» TEXT UNDER STUDY:
══════

The House of Elefánthy (also spelled Elefánty or Elefánti) were one of the oldest noble families in the Kingdom of Hungary. At their peak during the Middle Ages, the family rose to an influential and wealthy position.

==Origins==
The exact origins of the family are unknown. Some authors believe the Elefánthy to be a branch of the Ludány kindred, which itself was a branch of the genus Hont-Pázmány. The eminent 18th-century polymath Matthias Bel, in his Notitia Hungariae novae historic-geographia, writes that a 12th-century ancestor of the family was part of King Coloman's delegation to Sicily to propose a royal marriage. This ancestor was gifted an elephant in Sicily, which he brought back and presented to the King, who in return gave him the original estates in Nyitra County.

══════

Records from a data collection

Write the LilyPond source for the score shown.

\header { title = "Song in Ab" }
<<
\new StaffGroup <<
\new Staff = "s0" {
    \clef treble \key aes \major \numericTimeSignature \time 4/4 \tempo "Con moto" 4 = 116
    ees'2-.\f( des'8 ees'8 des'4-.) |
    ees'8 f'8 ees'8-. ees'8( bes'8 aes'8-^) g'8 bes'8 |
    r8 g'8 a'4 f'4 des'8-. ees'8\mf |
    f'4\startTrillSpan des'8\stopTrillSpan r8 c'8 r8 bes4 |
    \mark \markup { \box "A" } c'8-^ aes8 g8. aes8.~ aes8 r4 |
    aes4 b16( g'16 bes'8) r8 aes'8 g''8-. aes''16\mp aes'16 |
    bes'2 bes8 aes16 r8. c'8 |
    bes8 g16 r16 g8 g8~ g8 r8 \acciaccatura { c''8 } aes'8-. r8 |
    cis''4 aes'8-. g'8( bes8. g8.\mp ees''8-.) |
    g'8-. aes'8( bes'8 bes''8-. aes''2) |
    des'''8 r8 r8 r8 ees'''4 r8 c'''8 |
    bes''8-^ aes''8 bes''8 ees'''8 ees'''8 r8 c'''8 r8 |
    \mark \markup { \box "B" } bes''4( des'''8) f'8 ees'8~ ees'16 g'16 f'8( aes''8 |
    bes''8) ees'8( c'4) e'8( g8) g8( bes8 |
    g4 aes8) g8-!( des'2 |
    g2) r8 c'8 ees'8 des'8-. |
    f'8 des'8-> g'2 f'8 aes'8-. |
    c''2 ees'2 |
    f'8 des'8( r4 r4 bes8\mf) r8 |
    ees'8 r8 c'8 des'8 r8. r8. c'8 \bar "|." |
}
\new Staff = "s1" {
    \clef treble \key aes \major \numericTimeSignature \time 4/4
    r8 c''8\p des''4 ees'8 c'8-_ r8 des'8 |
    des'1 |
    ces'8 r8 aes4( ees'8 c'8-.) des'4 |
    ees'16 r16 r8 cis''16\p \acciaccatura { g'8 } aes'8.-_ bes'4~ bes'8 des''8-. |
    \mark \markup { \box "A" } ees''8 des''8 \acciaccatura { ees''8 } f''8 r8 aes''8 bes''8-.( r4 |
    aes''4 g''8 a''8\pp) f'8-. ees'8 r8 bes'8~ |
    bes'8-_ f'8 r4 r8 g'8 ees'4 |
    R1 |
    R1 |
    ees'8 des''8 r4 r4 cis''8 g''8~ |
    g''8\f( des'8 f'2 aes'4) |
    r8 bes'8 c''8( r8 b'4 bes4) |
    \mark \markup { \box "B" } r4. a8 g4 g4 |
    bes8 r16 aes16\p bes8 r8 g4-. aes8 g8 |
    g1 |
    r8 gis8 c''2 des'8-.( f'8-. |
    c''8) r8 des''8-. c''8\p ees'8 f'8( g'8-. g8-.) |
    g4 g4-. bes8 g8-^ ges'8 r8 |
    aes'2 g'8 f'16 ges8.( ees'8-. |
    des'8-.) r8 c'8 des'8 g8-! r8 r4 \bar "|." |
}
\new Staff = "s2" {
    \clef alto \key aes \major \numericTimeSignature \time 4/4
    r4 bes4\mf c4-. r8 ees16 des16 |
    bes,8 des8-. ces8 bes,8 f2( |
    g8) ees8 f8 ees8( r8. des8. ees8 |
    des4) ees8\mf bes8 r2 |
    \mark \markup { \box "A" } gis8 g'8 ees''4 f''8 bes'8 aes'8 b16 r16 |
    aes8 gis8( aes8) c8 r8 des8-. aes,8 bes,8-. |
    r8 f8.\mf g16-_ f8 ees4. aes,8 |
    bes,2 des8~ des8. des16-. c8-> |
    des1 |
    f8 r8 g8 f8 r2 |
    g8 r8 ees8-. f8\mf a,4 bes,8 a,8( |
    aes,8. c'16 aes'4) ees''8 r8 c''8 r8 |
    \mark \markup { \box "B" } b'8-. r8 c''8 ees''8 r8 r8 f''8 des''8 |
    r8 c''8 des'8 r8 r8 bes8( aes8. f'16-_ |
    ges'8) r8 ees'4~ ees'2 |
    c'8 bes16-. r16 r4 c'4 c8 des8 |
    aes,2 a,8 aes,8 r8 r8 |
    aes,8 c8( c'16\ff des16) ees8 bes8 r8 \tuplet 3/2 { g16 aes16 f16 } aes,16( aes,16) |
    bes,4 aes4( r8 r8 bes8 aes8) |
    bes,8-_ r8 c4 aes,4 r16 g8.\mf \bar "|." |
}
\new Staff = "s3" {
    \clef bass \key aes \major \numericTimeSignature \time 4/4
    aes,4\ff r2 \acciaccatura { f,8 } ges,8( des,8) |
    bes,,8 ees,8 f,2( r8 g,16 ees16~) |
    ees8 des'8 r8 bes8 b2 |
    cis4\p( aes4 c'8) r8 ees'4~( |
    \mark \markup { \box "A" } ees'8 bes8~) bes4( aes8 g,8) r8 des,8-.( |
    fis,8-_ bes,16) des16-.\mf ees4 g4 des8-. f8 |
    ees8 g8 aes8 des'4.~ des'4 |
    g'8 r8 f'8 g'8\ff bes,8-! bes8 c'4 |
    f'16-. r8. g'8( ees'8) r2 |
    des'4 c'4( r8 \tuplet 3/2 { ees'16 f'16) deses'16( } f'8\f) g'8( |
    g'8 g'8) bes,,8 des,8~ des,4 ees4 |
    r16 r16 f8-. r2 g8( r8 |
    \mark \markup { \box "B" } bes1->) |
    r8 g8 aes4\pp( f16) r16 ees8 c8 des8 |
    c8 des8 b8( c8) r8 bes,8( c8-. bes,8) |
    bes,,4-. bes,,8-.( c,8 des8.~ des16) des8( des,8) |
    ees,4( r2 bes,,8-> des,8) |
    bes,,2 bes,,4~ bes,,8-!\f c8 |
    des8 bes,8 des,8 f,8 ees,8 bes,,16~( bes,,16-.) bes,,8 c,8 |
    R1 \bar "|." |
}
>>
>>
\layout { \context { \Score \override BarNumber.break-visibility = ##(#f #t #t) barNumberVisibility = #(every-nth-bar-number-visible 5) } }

══════

Quote the full text on the House of Elefánthy exactly, from its first sentence to its last.

» ANSWER FOR THIS EXERCISE:
The House of Elefánthy (also spelled Elefánty or Elefánti) were one of the oldest noble families in the Kingdom of Hungary. At their peak during the Middle Ages, the family rose to an influential and wealthy position.

==Origins==
The exact origins of the family are unknown. Some authors believe the Elefánthy to be a branch of the Ludány kindred, which itself was a branch of the genus Hont-Pázmány. The eminent 18th-century polymath Matthias Bel, in his Notitia Hungariae novae historic-geographia, writes that a 12th-century ancestor of the family was part of King Coloman's delegation to Sicily to propose a royal marriage. This ancestor was gifted an elephant in Sicily, which he brought back and presented to the King, who in return gave him the original estates in Nyitra County.